The task: Please return every line below that contains the string "badge".

START Source material

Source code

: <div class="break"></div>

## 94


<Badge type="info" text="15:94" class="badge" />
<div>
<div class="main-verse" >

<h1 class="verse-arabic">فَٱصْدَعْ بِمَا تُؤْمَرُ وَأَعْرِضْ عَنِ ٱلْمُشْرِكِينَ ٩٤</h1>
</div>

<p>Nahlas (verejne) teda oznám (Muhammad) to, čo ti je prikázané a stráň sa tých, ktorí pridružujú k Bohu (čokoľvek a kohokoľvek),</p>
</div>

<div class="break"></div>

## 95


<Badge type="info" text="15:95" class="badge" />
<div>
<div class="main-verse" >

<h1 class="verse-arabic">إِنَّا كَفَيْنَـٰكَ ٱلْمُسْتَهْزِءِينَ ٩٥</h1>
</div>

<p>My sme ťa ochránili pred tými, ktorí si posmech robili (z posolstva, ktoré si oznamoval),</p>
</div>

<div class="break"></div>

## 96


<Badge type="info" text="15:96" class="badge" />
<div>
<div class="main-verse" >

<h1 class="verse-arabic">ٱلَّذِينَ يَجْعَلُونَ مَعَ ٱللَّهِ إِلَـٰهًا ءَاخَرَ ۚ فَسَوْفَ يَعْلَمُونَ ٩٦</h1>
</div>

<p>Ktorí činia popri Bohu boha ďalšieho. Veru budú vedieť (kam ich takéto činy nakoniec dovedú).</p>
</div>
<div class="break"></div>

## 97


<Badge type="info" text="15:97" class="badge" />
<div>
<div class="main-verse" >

END Source material

Answer to this task:
<Badge type="info" text="15:94" class="badge" />
<Badge type="info" text="15:95" class="badge" />
<Badge type="info" text="15:96" class="badge" />
<Badge type="info" text="15:97" class="badge" />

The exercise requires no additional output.